EXTRACT PROVIDED =

Frozen Fridays: ‘S’ is for Siple!

This blog post is part of the Frozen Friday Series, an A-Z journey of the Polar Archives.  Each week, we will feature some aspect of the history of polar exploration with a blog post written by our student authors

Dr. Paul Siple on the cover of Time
Magazine in 1956.

While doing research for another Frozen Fridays post (“‘O’ is for Outreach”), I came across a source written by a familiar name: Siple (as in Dr. Paul Siple). Puzzled by the familiarity, I summoned the “Googler” and sought to solve my self-created mystery. Upon skimming Paul Siple’s Wikipedia page, I arrived at my answer: Paul Siple, apart from his significant contribution to the development of what would commonly be known as the wind-chill factor, was also the famous Boy Scout that went with then Commander Richard E. Byrd on his first expedition to Antarctica (1928-30). With some excitement at this discovery, my curiosity succeeded in derailing me from my research and drove me to the Polar Archive’s website, seeking a short biography of the man. While Dr. Paul Siple did have a collection in the Polar Archives, to my disappointment, no such bio yet existed. With this week’s blog, I intend to rectify that by writing a bio pro tempore that will bring attention to one of the many interesting individuals within the Byrd Polar and Climate Research Center Archival Program.

A young Paul Siple in his scouting
uniform in 1928.

Paul Allman Siple, born on 18 December 1908 in Montpelier, Ohio, would be one of the few men to have the distinction of serving under Admiral Richard E. Byrd on all five of his Antarctic expeditions.[1] On the first of these expeditions, the young Paul Siple was a plucky nineteen year-old, fresh from his first year of college.[2]  In June 1928, Chief Scout Executive James E. West announced that Commander Richard Byrd was looking for a single Boy Scout to serve with him on his upcoming journey south.[3] Of the 826,000 scouts, eighty-eight were recommended to the National Office of the Boy Scouts, which in turn narrowed the selection pool to seventeen. A further committee narrowed the seventeen to six finalists.[4] The most basic considerations for any scout applying for this coveted position were rigorous: at least two years of First Class or Able Sea Scout rank in the Scout Movement, two recommendations from “qualified authorities” on his character and skill, and Merit Badges in various skills such as Aviation, Hiking, Machinery, and Taxidermy.[5] Obviously, the final six Scouts held all of those qualifications and more. The final selection memo sent to Chief Scout Executive James West detailed each of the six, listing the strengths and weaknesses of each boy.  Paul Siple received more than double the average number of strengths while fewer than the average number of weak points. Described in the memo as having “a good strong physique” and an “excellent character with the highest ideals,” Siple appeared to the selectors to be intelligent, sincere, respectful, and generally very well suited to the tasks of the expedition. Even his weak points were positive: “He is not a rapid thinker. He takes time, but is usually right. He is a little too serious…He accepts criticism appreciatively, however.”[6]  It appears that Paul Siple was the clear choice for the expedition.

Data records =
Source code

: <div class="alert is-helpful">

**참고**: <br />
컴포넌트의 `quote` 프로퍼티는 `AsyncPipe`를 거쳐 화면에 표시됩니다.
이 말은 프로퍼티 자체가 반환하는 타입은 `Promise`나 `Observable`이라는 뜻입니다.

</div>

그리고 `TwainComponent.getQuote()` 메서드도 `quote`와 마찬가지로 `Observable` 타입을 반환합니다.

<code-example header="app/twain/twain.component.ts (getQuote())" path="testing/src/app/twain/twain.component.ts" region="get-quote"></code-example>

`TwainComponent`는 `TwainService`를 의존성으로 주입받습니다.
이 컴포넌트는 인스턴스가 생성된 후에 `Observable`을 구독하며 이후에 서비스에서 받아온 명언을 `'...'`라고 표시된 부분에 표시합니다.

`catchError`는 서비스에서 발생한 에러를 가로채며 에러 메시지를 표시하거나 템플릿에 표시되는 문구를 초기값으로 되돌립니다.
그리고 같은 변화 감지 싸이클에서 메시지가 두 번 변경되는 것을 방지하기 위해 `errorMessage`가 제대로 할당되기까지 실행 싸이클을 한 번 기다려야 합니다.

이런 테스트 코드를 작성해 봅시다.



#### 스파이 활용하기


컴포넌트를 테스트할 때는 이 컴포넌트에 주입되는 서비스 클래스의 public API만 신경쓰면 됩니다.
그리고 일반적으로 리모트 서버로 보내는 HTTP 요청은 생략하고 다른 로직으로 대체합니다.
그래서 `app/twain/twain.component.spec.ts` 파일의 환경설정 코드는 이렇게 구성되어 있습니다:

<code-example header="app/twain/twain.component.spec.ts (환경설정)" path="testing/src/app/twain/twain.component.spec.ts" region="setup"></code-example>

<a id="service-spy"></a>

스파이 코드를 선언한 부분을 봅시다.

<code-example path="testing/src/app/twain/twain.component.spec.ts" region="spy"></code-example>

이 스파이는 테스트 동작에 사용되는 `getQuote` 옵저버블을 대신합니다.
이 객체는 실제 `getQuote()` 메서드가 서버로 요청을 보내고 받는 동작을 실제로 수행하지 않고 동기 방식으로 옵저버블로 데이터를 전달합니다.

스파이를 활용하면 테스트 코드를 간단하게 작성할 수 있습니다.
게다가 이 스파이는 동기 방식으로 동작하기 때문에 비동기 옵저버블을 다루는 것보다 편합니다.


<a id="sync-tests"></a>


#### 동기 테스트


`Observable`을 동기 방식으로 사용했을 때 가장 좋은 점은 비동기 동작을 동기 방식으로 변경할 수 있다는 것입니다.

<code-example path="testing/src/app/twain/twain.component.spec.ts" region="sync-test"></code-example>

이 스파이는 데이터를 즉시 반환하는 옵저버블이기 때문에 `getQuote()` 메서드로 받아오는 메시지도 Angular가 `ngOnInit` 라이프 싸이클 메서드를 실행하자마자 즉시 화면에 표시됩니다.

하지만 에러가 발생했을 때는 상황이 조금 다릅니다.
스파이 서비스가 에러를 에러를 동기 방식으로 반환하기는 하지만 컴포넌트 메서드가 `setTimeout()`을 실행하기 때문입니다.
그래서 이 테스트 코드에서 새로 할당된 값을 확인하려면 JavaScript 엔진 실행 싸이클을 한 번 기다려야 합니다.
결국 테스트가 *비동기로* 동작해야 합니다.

WHAT THE EXERCISE ASKS =
Continue the biography of Paul Siple from where it stops.

EXERCISE OUTPUT =
Dr. Paul Siple in 1937, nearly
ten years after Byrd’s First
Antarctic Expedition
(1928-30).

Siple nearly missed the opportunity to winter on the continent. “‘Nobody knows who is going to stay on the ice,’” said Siple, quoting then Commander Byrd. “‘Everyone who does will have to have a reason. Besides, we do need crew members to bring the ships back for us at the end.’”[7] Luckily, Siple’s training as a Boy Scout came once again to his aid. Larry Gould, second in command of the expedition, “had promised the American Museum of Natural History that he would bring back a barrel each of seal and penguin skins,” an obligation that Gould no longer felt he could complete. Thus, when Gould sought someone to take on the messy task, Siple was first to volunteer. After pleading to the good Commander to allow the boy to winter on the ice, Siple joined the winter party as a “taxidermist, dog driver and naturalist.”[8] Siple would also become the driver of his own dog team when one the expedition’s dog handlers suffered “an unfortunate accident.”[9] Siple recounted his adventures as a Boy Scout with Byrd in his books,  A Boy Scout with Byrd and 90⁰ South. Perhaps the most amusing of these tales is the story of how he gained a “knighthood”. Siple was a founding member of the “Knights of the Grey Underwear” when, out of necessity the winter party engaged in a process known as “dry washing”. Siple explains: “In the cold of the winter the process we called ‘dry washing,’ or exchanging soiled clothes for almost equally soiled garments which had previously been set aside for laundering but which now looked somehow cleaner than those being worn, came into existence. And so the “Knights of the ‘Grey Underwear’ was born.”[10]

Dr. Paul Siple in Antarctica, nearly thirty years after
he first visited the continent.

Upon returning to the United States, Mr. Siple would become Dr. Paul Siple after completing a doctorate in geography from Clark University. He would serve on all of Admiral Byrd’s expeditions to the Antarctic and devised, with Charles Passel, the wind-chill index that measures the effect of moving air on the human body.[11] Paul Siple lived an incredible live and had the privilege of serving with Admiral Byrd for nearly the entirety of his adult life. Paul Siple’s collections and the collections of other Polar Explorers, including the good Admiral, can be found at the Byrd Polar and Climate Research Center Archival Program.

Written by John Hooton.

[1] Jeff Rubin, “Siple, Paul,” Encyclopedia of the Antarctic (New York: Routledge 2007).

[2] Information taken from the Papers of Admiral Richard E. Byrd.

[3] Information taken from the Papers of Admiral Richard E. Byrd.

[4] James E. West,  “With Byrd to the Antarctic”, Boys Life, October 1928, 17.

[5] Information taken from the Papers of Admiral Richard E. Byrd.

[6] Information taken from the Papers of Admiral Richard E. Byrd.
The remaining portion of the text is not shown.